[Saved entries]
■ ■ ■ ■ ■
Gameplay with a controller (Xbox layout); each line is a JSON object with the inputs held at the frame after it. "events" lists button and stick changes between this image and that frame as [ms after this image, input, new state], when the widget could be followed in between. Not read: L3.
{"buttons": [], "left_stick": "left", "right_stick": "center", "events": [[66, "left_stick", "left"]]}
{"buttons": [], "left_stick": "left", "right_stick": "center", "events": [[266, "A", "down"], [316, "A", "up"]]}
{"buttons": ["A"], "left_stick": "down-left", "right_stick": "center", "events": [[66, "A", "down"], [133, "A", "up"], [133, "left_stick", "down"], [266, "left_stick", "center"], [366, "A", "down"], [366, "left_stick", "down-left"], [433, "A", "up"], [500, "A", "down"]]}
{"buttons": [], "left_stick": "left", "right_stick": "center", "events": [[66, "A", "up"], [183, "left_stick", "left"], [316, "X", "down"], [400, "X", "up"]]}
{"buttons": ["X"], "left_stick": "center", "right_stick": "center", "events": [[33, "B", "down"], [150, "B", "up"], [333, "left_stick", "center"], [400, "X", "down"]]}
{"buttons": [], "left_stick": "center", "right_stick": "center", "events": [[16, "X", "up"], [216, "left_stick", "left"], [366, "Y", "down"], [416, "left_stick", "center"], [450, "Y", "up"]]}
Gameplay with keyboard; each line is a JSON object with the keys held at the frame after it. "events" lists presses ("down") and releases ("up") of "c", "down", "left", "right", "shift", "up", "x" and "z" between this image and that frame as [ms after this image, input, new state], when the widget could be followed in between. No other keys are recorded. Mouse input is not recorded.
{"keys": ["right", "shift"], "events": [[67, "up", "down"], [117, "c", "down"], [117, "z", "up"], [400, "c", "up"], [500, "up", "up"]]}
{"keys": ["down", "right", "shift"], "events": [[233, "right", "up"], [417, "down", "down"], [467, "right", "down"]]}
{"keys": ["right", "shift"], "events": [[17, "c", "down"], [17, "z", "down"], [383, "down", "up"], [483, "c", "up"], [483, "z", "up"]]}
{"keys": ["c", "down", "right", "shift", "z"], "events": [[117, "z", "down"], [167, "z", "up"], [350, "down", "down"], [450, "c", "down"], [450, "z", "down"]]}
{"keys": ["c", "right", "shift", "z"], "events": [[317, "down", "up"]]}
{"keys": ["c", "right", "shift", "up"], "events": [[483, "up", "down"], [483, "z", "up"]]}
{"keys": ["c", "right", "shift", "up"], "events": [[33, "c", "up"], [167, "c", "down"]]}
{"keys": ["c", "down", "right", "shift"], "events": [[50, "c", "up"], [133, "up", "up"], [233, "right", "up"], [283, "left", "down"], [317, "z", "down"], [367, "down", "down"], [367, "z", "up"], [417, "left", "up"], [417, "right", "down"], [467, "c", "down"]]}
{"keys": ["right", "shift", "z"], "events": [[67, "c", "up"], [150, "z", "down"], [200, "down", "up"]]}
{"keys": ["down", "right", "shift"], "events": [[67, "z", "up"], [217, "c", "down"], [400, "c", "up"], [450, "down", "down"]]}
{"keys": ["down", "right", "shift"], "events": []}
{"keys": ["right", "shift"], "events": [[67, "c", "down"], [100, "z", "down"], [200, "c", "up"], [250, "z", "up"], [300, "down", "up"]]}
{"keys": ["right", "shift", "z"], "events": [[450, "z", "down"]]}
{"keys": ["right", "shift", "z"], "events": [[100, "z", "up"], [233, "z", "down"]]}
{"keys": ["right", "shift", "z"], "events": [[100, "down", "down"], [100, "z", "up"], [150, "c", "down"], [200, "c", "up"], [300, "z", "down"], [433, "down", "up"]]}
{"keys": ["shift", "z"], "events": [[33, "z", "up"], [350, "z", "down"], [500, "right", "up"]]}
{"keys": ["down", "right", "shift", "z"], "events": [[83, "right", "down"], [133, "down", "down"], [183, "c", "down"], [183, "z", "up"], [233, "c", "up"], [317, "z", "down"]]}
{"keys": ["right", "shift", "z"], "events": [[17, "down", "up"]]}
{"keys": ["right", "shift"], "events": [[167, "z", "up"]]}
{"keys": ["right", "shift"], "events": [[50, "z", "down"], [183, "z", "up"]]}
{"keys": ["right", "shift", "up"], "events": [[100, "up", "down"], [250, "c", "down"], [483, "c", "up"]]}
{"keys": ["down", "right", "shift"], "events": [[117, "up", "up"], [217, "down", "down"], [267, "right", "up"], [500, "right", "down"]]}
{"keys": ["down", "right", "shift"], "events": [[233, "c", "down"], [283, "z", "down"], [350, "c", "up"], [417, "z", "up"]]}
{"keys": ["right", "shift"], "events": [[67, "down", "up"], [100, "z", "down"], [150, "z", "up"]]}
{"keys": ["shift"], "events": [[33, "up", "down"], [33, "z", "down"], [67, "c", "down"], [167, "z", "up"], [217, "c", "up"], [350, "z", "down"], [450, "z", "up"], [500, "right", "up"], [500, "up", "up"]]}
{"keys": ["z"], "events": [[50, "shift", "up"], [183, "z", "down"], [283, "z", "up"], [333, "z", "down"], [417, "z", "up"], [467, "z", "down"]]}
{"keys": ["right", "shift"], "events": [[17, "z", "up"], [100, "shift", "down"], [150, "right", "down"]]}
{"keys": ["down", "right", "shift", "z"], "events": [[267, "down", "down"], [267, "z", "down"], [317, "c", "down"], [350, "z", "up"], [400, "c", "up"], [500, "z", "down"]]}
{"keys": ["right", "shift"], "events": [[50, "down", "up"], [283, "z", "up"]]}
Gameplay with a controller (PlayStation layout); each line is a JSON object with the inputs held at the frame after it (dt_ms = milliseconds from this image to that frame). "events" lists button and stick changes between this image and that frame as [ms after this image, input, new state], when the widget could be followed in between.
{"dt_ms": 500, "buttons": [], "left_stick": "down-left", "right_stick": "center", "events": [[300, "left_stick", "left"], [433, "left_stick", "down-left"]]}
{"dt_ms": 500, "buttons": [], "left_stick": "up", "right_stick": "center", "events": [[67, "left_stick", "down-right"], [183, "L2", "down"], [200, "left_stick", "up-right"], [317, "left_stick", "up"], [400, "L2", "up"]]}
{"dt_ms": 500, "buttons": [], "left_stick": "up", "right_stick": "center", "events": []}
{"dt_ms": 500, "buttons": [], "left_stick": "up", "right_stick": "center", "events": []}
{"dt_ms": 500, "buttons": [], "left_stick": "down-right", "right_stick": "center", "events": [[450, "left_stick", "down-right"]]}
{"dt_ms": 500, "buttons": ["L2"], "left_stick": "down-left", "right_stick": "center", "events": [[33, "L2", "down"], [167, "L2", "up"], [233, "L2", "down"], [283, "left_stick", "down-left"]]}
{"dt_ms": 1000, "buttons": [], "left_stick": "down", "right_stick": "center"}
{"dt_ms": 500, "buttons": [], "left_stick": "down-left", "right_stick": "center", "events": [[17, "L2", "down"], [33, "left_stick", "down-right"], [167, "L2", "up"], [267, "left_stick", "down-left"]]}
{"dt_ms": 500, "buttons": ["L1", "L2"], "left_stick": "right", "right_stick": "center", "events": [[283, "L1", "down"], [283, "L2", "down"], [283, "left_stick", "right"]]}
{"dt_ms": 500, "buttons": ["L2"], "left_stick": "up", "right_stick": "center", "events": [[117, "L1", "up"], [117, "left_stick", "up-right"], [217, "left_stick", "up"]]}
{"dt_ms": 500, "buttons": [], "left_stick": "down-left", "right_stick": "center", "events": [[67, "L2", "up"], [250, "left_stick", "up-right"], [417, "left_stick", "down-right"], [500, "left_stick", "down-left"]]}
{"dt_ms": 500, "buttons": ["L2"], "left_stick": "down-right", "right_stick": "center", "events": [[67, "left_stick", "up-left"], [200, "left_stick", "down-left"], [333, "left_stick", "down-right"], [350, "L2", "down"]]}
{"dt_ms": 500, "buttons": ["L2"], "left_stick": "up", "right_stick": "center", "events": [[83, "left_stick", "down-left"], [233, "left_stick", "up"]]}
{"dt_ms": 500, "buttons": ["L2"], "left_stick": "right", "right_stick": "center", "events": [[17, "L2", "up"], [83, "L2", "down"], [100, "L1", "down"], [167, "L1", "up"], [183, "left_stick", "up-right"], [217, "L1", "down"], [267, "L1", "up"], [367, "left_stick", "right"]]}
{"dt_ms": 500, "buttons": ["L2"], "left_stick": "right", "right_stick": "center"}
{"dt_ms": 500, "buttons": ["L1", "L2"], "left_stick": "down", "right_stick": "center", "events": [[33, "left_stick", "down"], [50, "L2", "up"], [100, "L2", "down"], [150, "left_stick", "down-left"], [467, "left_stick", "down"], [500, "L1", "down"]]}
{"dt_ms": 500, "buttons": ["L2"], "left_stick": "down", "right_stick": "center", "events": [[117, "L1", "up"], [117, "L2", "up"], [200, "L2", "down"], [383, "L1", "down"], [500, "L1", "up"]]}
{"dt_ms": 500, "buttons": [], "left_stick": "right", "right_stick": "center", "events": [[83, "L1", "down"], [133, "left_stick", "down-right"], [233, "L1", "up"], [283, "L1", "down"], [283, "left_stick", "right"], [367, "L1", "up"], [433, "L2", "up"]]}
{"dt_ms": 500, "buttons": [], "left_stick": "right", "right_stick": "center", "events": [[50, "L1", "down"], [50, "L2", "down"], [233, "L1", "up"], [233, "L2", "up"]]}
■ ■ ■ ■ ■
Which lines of the records above contain the word "layout"? Show each of them.

### Task result
Gameplay with a controller (Xbox layout); each line is a JSON object with the inputs held at the frame after it. "events" lists button and stick changes between this image and that frame as [ms after this image, input, new state], when the widget could be followed in between. Not read: L3.
Gameplay with a controller (PlayStation layout); each line is a JSON object with the inputs held at the frame after it (dt_ms = milliseconds from this image to that frame). "events" lists button and stick changes between this image and that frame as [ms after this image, input, new state], when the widget could be followed in between.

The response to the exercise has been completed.